→ **Article**:
Form follows parking in America, and especially in Miami. The only other large American city that I am familiar with that does such a hack job on its urbanism in the name of parking is Detroit (maybe Houston or LA, but I haven’t spent much time there).
Both there, and in Miami, the only infill buildings that get built consistently are those with giant floor plates, as economies of scale allow you to build the required parking. These inane requirements cause can literally price out affordable housing development because building the damn parking is so expensive. As alternative you get these buildings on stilts in the neighborhoods, like Little Havana so that all the cars can fit underneath. It kills street life, is ugly and makes neighborhoods and districts far to reliant on the automobile. You might as well take the Culmer Metro stop away from the employees of this new health district building. It will be irrelevant to them.
Battles in NYC and Washington DC are now being fought over parking requirements. Keep you eyes on those…
It makes me so angry! It makes no sense and the City of Miami should have laws against this kind of stuff, it makes no sense!
while i wholeheartedly agree, miami is at a disadvantage because we realy cant dig here. none of those other cities is at such a low elevation like us… that has to play a role, right?
The elevation plays a factor, but the ridiculously high parking requirement for urban developments is the biggest problem. What do we do to go about changing this? There is no doubt that a number of developers would be friendly to the notion. With a developer/environmentalist coalition, this should be a piece of cake right?
The zoning code should be amended to allow reduced parking for a) proximity to transit, b) provision of bike facilities, c) proximity to walkable shops & jobs, d) proximity to underutilized garages.
I think the powerful interest resisting this would be the Miami Parking Authority which gets dough from parking as well as payment-in-lieu fees every time someone buys out of the minimum parking requirement.
Does anybody know who else would be an ally/enemy to this notion? We all know the requirement is bs, so let’s change it!

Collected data

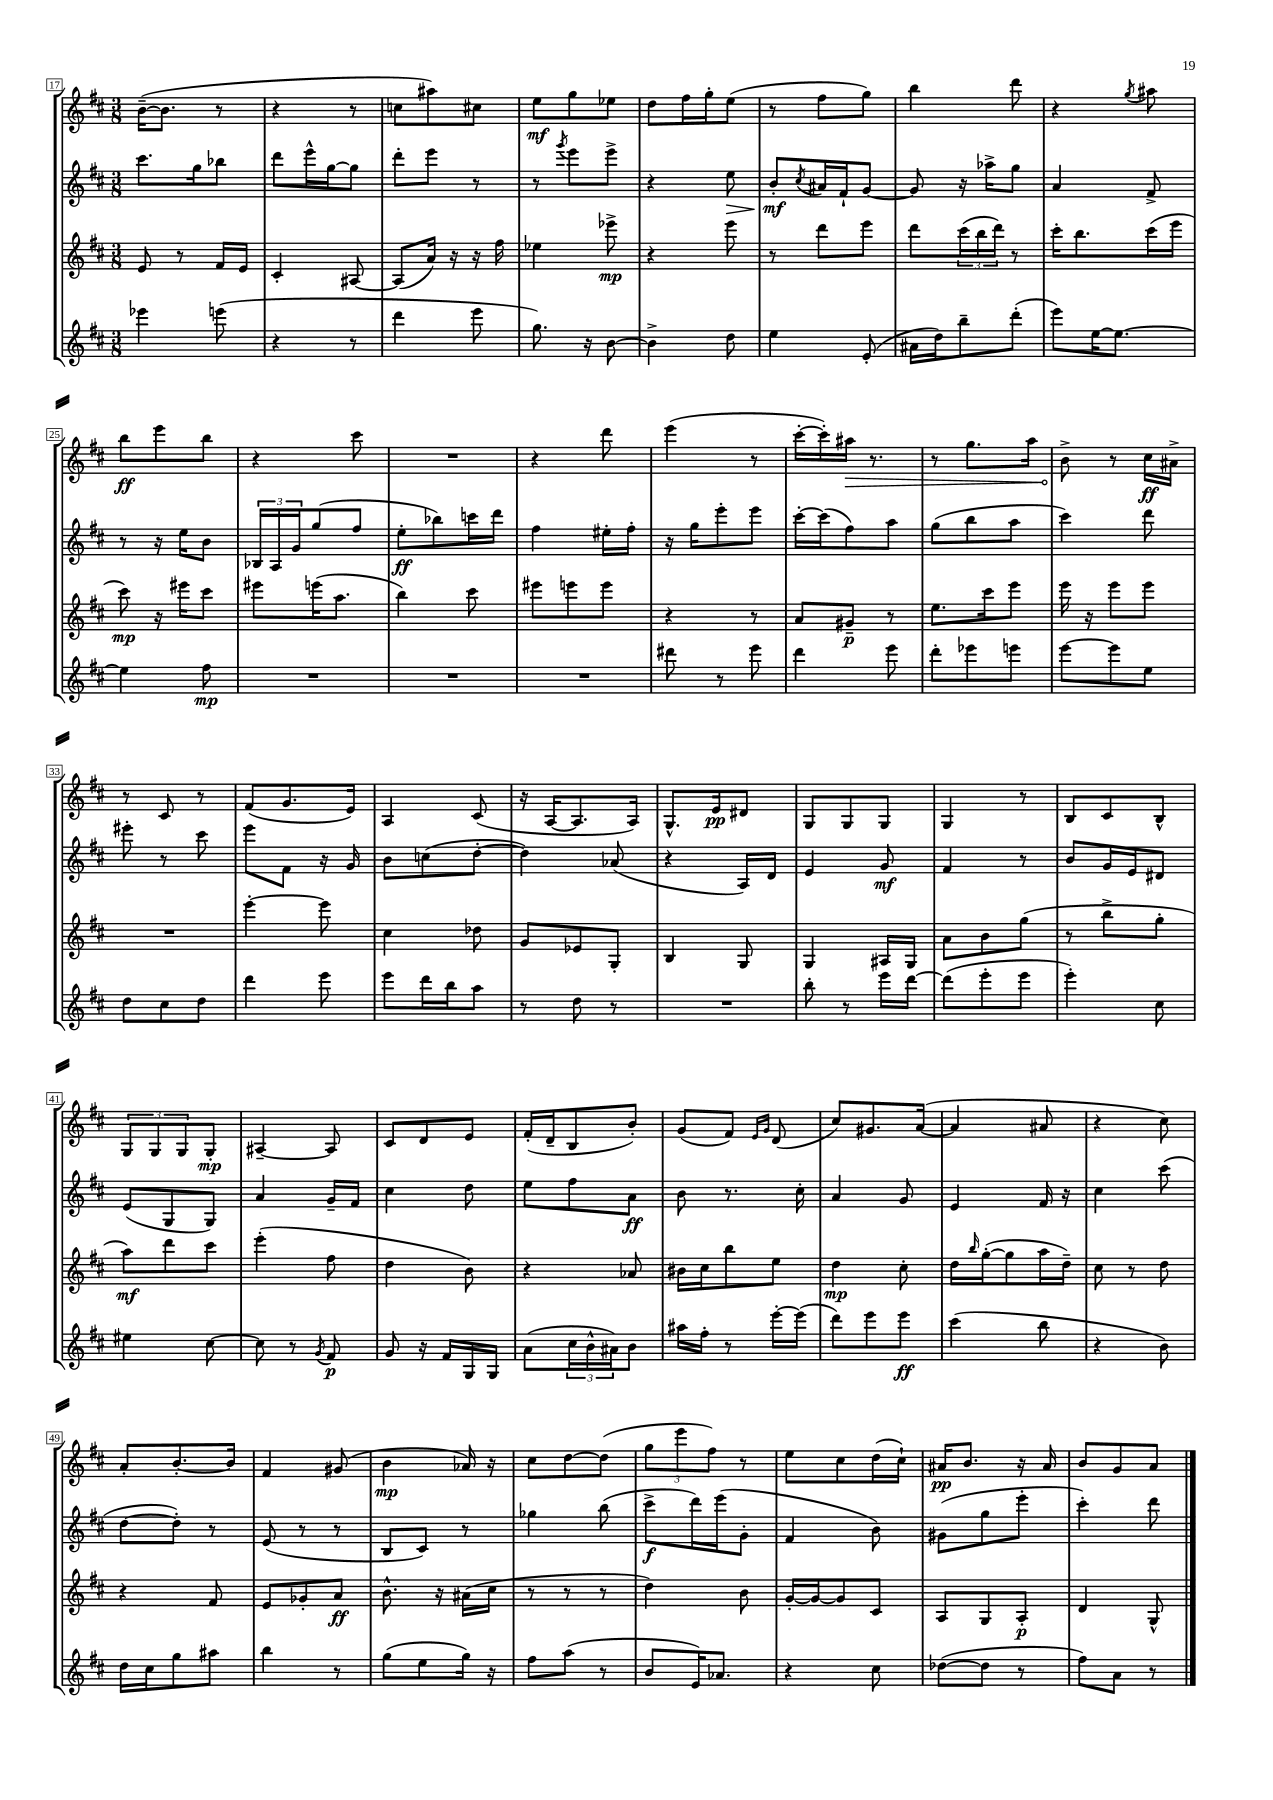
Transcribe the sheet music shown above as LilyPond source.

<<
\new StaffGroup <<
\new Staff = "s0" {
    \clef treble \key d \major \numericTimeSignature \time 3/8
    b'16~--( b'8. r8 |
    r4 r8 |
    c''8 ais''8) cis''8 |
    e''8\mf g''8 ees''8 |
    d''8 fis''16 g''16-. e''8( |
    r8 fis''8 g''8) |
    b''4 d'''8 |
    r4 \acciaccatura { g''8 } ais''8 |
    b''8\ff e'''8 b''8 |
    r4 cis'''8 |
    R4. |
    r4 d'''8 |
    e'''4( r8 |
    cis'''16~-. cis'''16-.) \once \override Hairpin.circled-tip = ##t ais''16\> r8. |
    r8 g''8. a''16 |
    b'8->\! r8 cis''16\ff ais'16-> |
    r8 cis'8 r8 |
    fis'8( g'8. e'16) |
    a4 cis'8( |
    r16 a16~ a8. a16) |
    g8.-^ e'16\pp dis'8 |
    g8 g8 g8 |
    g4 r8 |
    b8 cis'8 b8-^ |
    \tuplet 3/2 { g8 g8 g8 } g8-.\mp |
    ais4~-- ais8 |
    cis'8 d'8 e'8 |
    fis'16-.( d'16-- b8 b'8-.) |
    g'8( fis'8) \grace { e'16 g'16 } d'8( |
    cis''8) gis'8. a'16~( |
    a'4 ais'8 |
    r4 cis''8) |
    a'8-. b'8.~-. b'16 |
    fis'4 gis'8( |
    b'4\mp aes'16) r16 |
    cis''8 d''8~ d''8( |
    \tuplet 3/2 { g''8 e'''8 fis''8) } r8 |
    e''8 cis''8 d''16( cis''16-!) |
    ais'16\pp b'8. r16 ais'16 |
    b'8 g'8 a'8 \bar "|." |
}
\new Staff = "s1" {
    \clef treble \key d \major \numericTimeSignature \time 3/8
    cis'''8. g''16 bes''8 |
    d'''8 e'''16-^ g''16~ g''8 |
    d'''8-. e'''8 r8 |
    r8 \acciaccatura { g'''8 } e'''8 e'''8-> |
    r4 e''8\> |
    b'8-.\mf\! \acciaccatura { cis''8 } ais'16 fis'16-! g'8~ |
    g'8 r16 aes''16-> g''8 |
    a'4 fis'8-> |
    r8 r16 e''16 b'8 |
    \tuplet 3/2 { bes16 a16 g'16 } g''8( fis''8 |
    e''8-.\ff bes''8) c'''16 d'''16 |
    fis''4 eis''16-. fis''16-. |
    r16 g''16 e'''8-. e'''8 |
    cis'''16~-. cis'''16( fis''8) a''8 |
    g''8( b''8 a''8 |
    cis'''4) d'''8 |
    eis'''8-. r8 cis'''8 |
    e'''8 fis'8 r16 g'16 |
    b'8 c''8( d''8~-. |
    d''4) aes'8( |
    r4 a16) d'16 |
    e'4 g'8\mf |
    fis'4 r8 |
    b'8 g'16 e'16 dis'8 |
    e'8( g8 g8) |
    a'4 g'16-- fis'16 |
    cis''4 d''8 |
    e''8 fis''8 a'8\ff |
    b'8 r8. cis''16-. |
    a'4 g'8 |
    e'4 fis'16 r16 |
    cis''4 cis'''8( |
    d''8~ d''8-.) r8 |
    e'8( r8 r8 |
    b8 cis'8) r8 |
    ges''4 b''8( |
    cis'''8->\f d'''16) e'''16( g'8-. |
    fis'4 b'8) |
    gis'8( g''8 e'''8-. |
    cis'''4-.) d'''8 \bar "|." |
}
\new Staff = "s2" {
    \clef treble \key d \major \numericTimeSignature \time 3/8
    e'8 r8 fis'16 e'16 |
    cis'4-. ais8~ |
    ais8( a'16) r16 r16 fis''16 |
    ees''4 ees'''8->\mp |
    r4 e'''8 |
    r8 d'''8 e'''8 |
    d'''8 \tuplet 3/2 { cis'''16( b''16 d'''16) } r8 |
    cis'''16-. b''8. cis'''16( e'''16 |
    cis'''8\mp) r16 eis'''16 cis'''8 |
    eis'''8 e'''16( a''8. |
    b''4) cis'''8 |
    eis'''8 e'''8 e'''8 |
    r4 r8 |
    a'8 gis'8--\p r8 |
    e''8. cis'''16 e'''8 |
    e'''16 r16 e'''8 e'''8 |
    R4. |
    e'''4~-. e'''8 |
    cis''4 des''8 |
    g'8 ees'8 g8-. |
    b4 g8 |
    g4 ais16 g16 |
    a'8 b'8 g''8( |
    r8 b''8-> g''8-. |
    a''8\mf) d'''8 cis'''8 |
    e'''4-.( fis''8 |
    d''4 b'8) |
    r4 aes'8 |
    bis'16 cis''16 b''8 e''8 |
    d''4\mp cis''8-. |
    d''16 \grace { b''16 } g''16~-.( g''8 a''16 d''16--) |
    cis''8 r8 d''8 |
    r4 fis'8 |
    e'8 ges'8-. a'8\ff |
    b'8.-^ r16 ais'16( cis''16 |
    r8 r8 r8 |
    d''4) b'8 |
    g'16~-. g'16~ g'8 cis'8 |
    a8 g8 a8-.\p |
    d'4 g8-^ \bar "|." |
}
\new Staff = "s3" {
    \clef treble \key d \major \numericTimeSignature \time 3/8
    ees'''4 e'''8( |
    r4 r8 |
    d'''4 e'''8 |
    g''8.) r16 b'8~ |
    b'4-> d''8 |
    e''4 e'8-.( |
    ais'16 d''16) b''8-- d'''8-.( |
    e'''8) e''16~ e''8.~ |
    e''4 fis''8\mp |
    R4. |
    R4. |
    R4. |
    dis'''8 r8 e'''8 |
    d'''4 e'''8 |
    d'''8-. ees'''8 e'''8 |
    e'''8~ e'''8 e''8 |
    d''8 cis''8 d''8 |
    d'''4 e'''8 |
    e'''8 d'''16 b''16 a''8 |
    r8 d''8 r8 |
    R4. |
    b''8-. r8 e'''16 d'''16~ |
    d'''8( e'''8-. e'''8 |
    e'''4-.) cis''8 |
    eis''4 cis''8~ |
    cis''8 r8 \acciaccatura { g'8 } fis'8\p |
    g'8 r16 fis'16 g16 g16 |
    a'8( \tuplet 3/2 { cis''16 b'16-^ ais'16) } b'8 |
    ais''16 fis''16-. r8 e'''16~-. e'''16( |
    d'''8) e'''8 e'''8\ff |
    cis'''4( b''8 |
    r4 b'8) |
    d''16 cis''16 g''8 ais''8 |
    b''4 r8 |
    g''8( e''8 g''16) r16 |
    fis''8 a''8( r8 |
    b'8 e'16) aes'8. |
    r4 cis''8 |
    des''8~( des''8 r8 |
    fis''8) a'8 r8 \bar "|." |
}
>>
>>
\layout { \context { \Score currentBarNumber = #17 \override BarNumber.stencil = #(make-stencil-boxer 0.1 0.3 ly:text-interface::print) } }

→ **Task description**:
Answer these questions using the parking discussion above:
1. Besides Miami, which large American city does the first comment name as doing a hack job on its urbanism in the name of parking?
2. Which Metro stop does the text say will be irrelevant to the employees of the new health district building?
3. Which body is named as the powerful interest likely to resist reduced parking requirements?

→ **Completed task**:
1. Detroit
2. The Culmer Metro stop
3. The Miami Parking Authority